Credit: Getty Images
Since last year’s disastrous rollout of Google’s AI Overviews, the world at large has been aware of how AI-powered search results can differ wildly from the traditional list of links search engines have generated for decades. Now, new research helps quantify that difference, showing that AI search engines tend to cite less popular websites and ones that wouldn’t even appear in the Top 100 links listed in an “organic” Google search.
In the pre-print paper “Characterizing Web Search in The Age of Generative AI,” researchers from Ruhr University in Bochum, Germany, and the Max Planck Institute for Software Systems compared traditional link results from Google’s search engine to its AI Overviews and Gemini-2.5-Flash. The researchers also looked at GPT-4o’s web search mode and the separate “GPT-4o with Search Tool,” which resorts to searching the web only when the LLM decides it needs information found outside its own pre-trained data.
The researchers drew test queries from a number of sources, including specific questions submitted to ChatGPT in the WildChat dataset, general political topics listed on AllSides, and products included in the 100 most-searched Amazon products list.
Overall, the sources cited in results from the generative search tools tended to be from sites that were less popular than those that appeared in the top 10 of a traditional search, as measured by the domain-tracker Tranco. Sources cited by the AI engines were more likely than those linked in traditional Google searches to fall outside both the top 1,000 and top 1,000,000 domains tracked by Tranco. Gemini search in particular showed a tendency to cite unpopular domains, with the median source falling outside Tranco’s top 1,000 across all results.
A majority of the cited AI Overview sources don’t appear in the top 10 Google link results for the same query.
Credit: Kirsten et al
The sources cited by the AI-powered search engines also tended to be ones that wouldn’t appear anywhere near the top results for the same organic Google search.
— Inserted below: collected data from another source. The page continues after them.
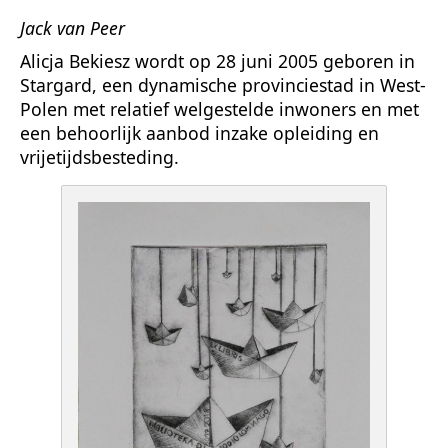
Jack van Peer
Alicja Bekiesz wordt op 28 juni 2005 geboren in
Stargard, een dynamische provinciestad in West-
Polen met relatief welgestelde inwoners en met
een behoorlijk aanbod inzake opleiding en
vrijetijdsbesteding.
Fifty-three percent of the sources cited by Google’s AI Overviews, for instance, didn’t appear in the top 10 Google links for the same query, and 40 percent of those sources didn’t even fall in the top 100 Google links.
These differences don’t necessarily mean the AI-generated results are “worse,” of course. The researchers found that GPT-based searches were more likely to cite sources like corporate entities and encyclopedias for their information, for instance, while almost never citing social media websites.
An LLM-based analysis tool found that AI-powered search results also tended to cover a similar number of identifiable “concepts” as the traditional top 10 links, suggesting a similar level of detail, diversity, and novelty in the results. At the same time, the researchers found that “generative engines tend to compress information, sometimes omitting secondary or ambiguous aspects that traditional search retains.” That was especially true for more ambiguous search terms (such as names shared by different people), for which “organic search results provide better coverage,” the researchers found.
Google Gemini search in particular was more likely to cite low-popularity domains.
Credit: Kirsten et al
The AI search engines also arguably have an advantage in being able to weave pre-trained “internal knowledge” in with data culled from cited websites. That was especially true for GPT-4o with Search Tool, which often didn’t cite any web sources and simply provided a direct response based on its training.
But this reliance on pre-trained data can become a limitation when searching for timely information. For search terms pulled from Google’s list of Trending Queries for September 15, the researchers found GPT-4o with Search Tool often responded with messages along the lines of “could you please provide more information” rather than actually searching the web for up-to-date information.
While the researchers didn’t determine whether AI-based search engines were overall “better” or “worse” than traditional search engine links, they did urge future research on “new evaluation methods that jointly consider source diversity, conceptual coverage, and synthesis behavior in generative search systems.”